India is the second largest producer of tea in the world and also the world’s largest consumer of tea using nearly 30 percent of the global output. The practice of Ayurveda has resulted in a long-standing tradition of herbal teas dating back to 750BC. Traditional Indian kitchens have long utilized the medicinal benefits offered by various plants and spices such basil,cardamom, pepper, liquorices, mint, etc in tea. But with time, tea has merely become a heated mixture of milk and tea leaves and herbs have lost their existence as part of this beverage. Serving tea with some crispy snacks is an age-old tradition that is weaved in the socio-cultural fabric of the country.

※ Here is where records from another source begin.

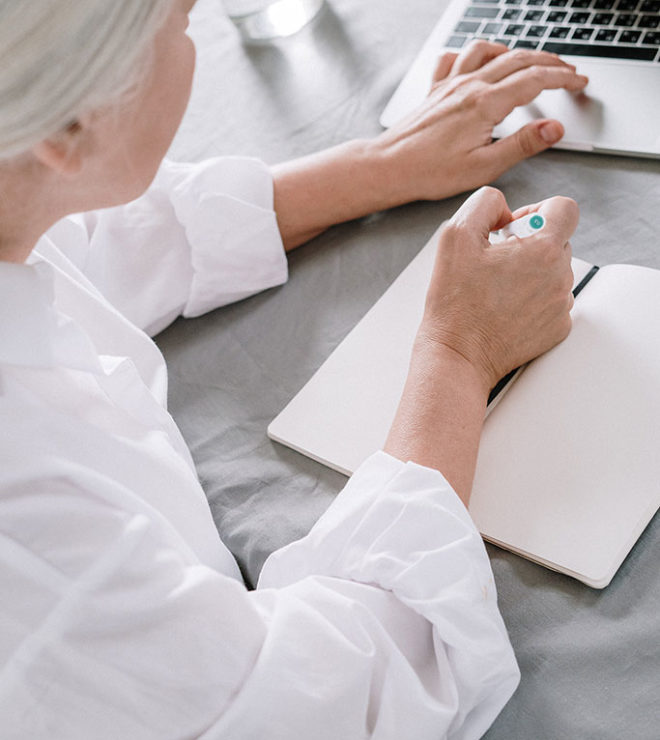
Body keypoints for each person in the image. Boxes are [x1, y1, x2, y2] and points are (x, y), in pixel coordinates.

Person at [0, 1, 583, 738]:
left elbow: (76, 232)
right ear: (65, 122)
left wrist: (382, 164)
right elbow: (338, 698)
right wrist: (462, 352)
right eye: (180, 23)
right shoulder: (29, 535)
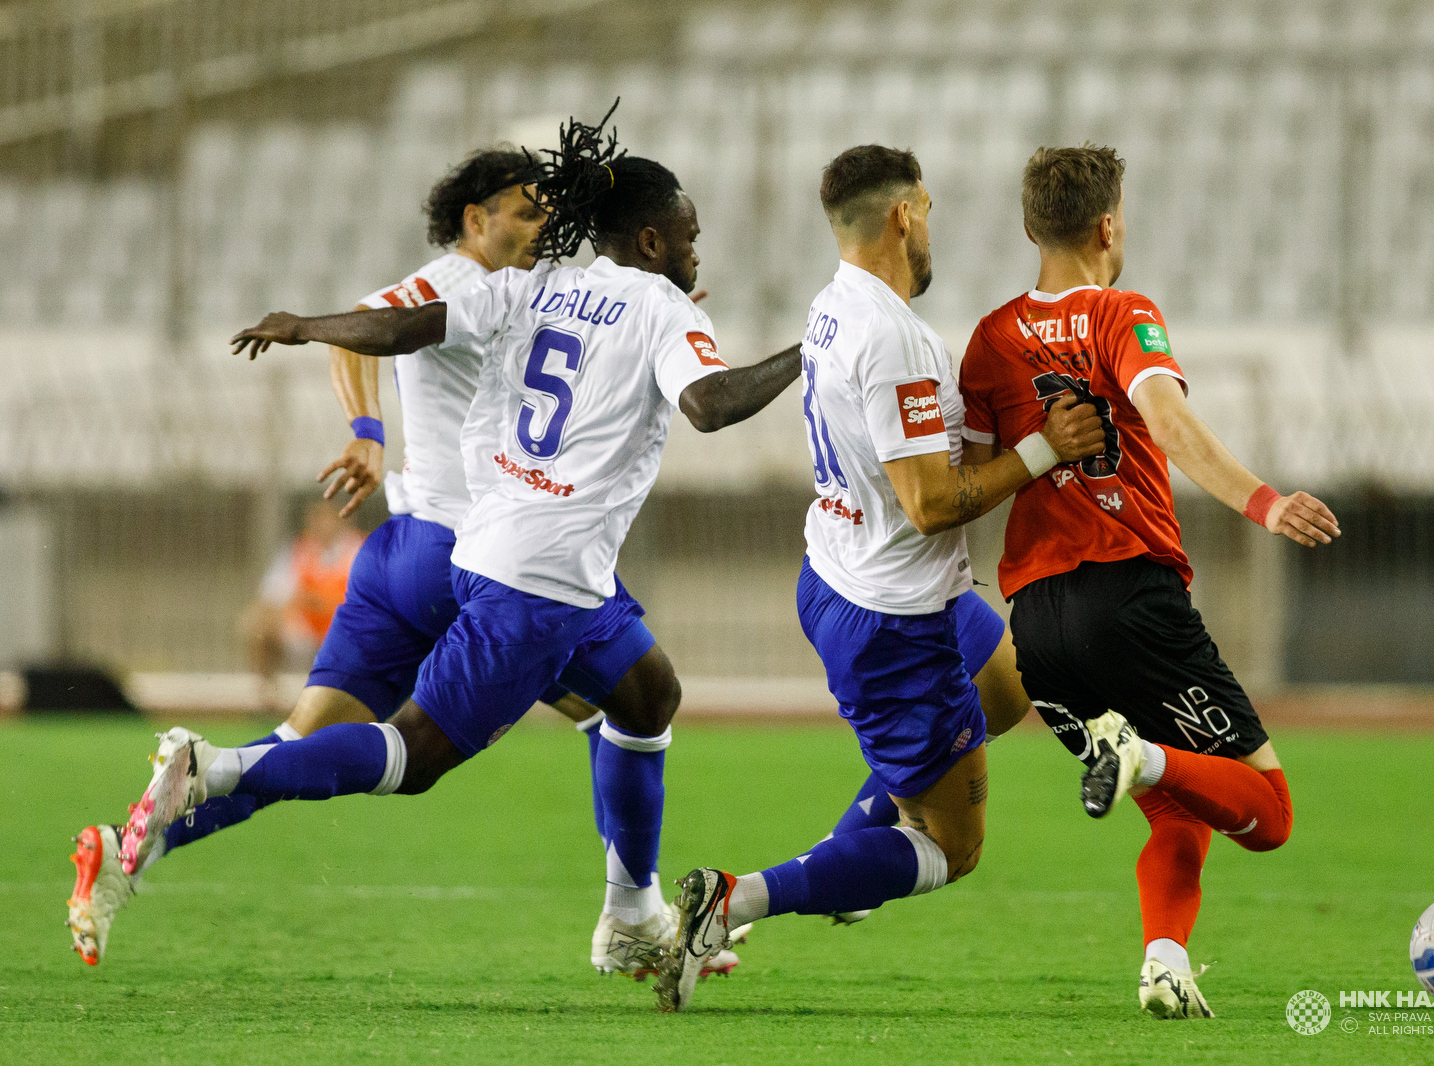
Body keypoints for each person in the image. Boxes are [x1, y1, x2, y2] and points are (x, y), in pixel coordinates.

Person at [71, 133, 766, 978]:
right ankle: (213, 768)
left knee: (641, 692)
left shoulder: (530, 286)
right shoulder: (494, 278)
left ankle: (128, 848)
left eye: (548, 207)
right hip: (498, 560)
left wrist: (308, 335)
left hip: (412, 548)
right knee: (433, 750)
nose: (539, 219)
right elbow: (707, 401)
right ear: (476, 219)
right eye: (523, 207)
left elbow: (385, 327)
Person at [653, 145, 1106, 1012]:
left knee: (1012, 686)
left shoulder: (833, 305)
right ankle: (736, 897)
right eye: (928, 211)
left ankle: (845, 861)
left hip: (843, 571)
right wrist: (1050, 449)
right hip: (897, 620)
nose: (931, 228)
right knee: (952, 849)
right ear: (903, 215)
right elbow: (932, 505)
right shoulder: (897, 338)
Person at [957, 144, 1341, 1019]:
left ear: (1028, 228)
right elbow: (1166, 419)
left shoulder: (989, 338)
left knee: (1177, 814)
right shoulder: (1122, 311)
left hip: (1039, 626)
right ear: (1108, 223)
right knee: (1269, 812)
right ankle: (1141, 753)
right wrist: (1265, 504)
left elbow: (973, 484)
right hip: (1130, 594)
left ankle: (1165, 962)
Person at [238, 497, 364, 711]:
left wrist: (327, 603)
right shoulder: (299, 550)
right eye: (317, 518)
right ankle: (268, 699)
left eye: (328, 518)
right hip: (307, 629)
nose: (322, 524)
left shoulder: (360, 549)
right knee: (257, 624)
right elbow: (272, 595)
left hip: (346, 630)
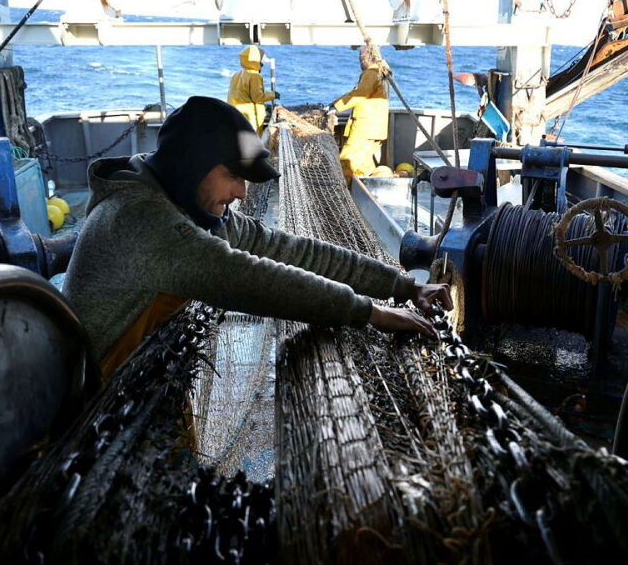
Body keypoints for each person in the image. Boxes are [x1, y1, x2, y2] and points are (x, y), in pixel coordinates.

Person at [63, 96, 451, 380]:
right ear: (189, 167)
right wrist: (371, 313)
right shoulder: (141, 220)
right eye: (233, 176)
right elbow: (252, 279)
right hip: (94, 403)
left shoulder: (187, 205)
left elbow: (291, 252)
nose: (242, 194)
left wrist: (402, 286)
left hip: (143, 378)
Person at [332, 45, 389, 182]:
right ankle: (367, 191)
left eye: (361, 57)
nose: (360, 61)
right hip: (375, 129)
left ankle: (343, 196)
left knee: (346, 161)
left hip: (365, 129)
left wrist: (335, 106)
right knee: (364, 166)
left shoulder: (371, 73)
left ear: (368, 57)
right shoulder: (381, 72)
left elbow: (360, 94)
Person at [227, 45, 278, 134]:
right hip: (250, 117)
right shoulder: (255, 76)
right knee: (253, 142)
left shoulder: (236, 75)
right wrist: (273, 95)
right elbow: (257, 97)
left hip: (235, 114)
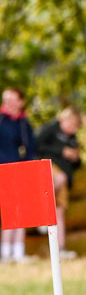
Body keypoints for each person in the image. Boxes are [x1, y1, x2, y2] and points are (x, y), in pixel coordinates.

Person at [36, 107, 82, 258]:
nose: (73, 128)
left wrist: (76, 158)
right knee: (59, 177)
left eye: (75, 126)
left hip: (64, 178)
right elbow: (38, 146)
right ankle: (40, 212)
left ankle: (59, 249)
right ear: (64, 119)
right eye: (71, 124)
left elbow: (77, 163)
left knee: (59, 211)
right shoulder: (50, 129)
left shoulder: (73, 138)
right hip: (49, 168)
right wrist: (62, 151)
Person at [0, 87, 37, 263]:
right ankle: (6, 252)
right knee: (9, 211)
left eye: (13, 100)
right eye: (7, 100)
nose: (9, 104)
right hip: (3, 170)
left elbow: (30, 149)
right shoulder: (1, 121)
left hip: (21, 171)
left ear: (21, 102)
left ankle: (18, 252)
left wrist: (29, 170)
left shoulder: (24, 124)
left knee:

With the growing worry about health, people are gradually shifting to organic food methods. Unlike all the hustle about healthier living, tea yet remains the most consumed and least healthy beverage consumed during the day in India.
The concept revolves around refining the tea time breaks by bringing back the Ayurveda with a modern twist of organic home grown herbs. “Lab” indicates the focus on chefs – “Scientists” behind the experiment and ingredients – “Elements” being the nuclei of the design process drives the journey through the space. The concept emphasizes on ingredients being part of the interiors. The foliage covers the central core with real pots of micro greens in addition to the glass and wood dividers with resin tiles that packs ingredients like cardamom, basil etc. in resin. The roof has sections of triangulated glass for enough sunlight. The TEA LAB proposes on growing, experimenting and consuming herbal tea and snacks from ancient time with modern flavor to it. The Lab bestow green spaces, organic home gardens, test tubes and testing stations to support the freshly grown ingredients. There are multiple seating typologies complementing the “tea time” ranging from café seating to low “thadi” seating to a living room comfortable space. This cafeteria will be a fresh trend in the society.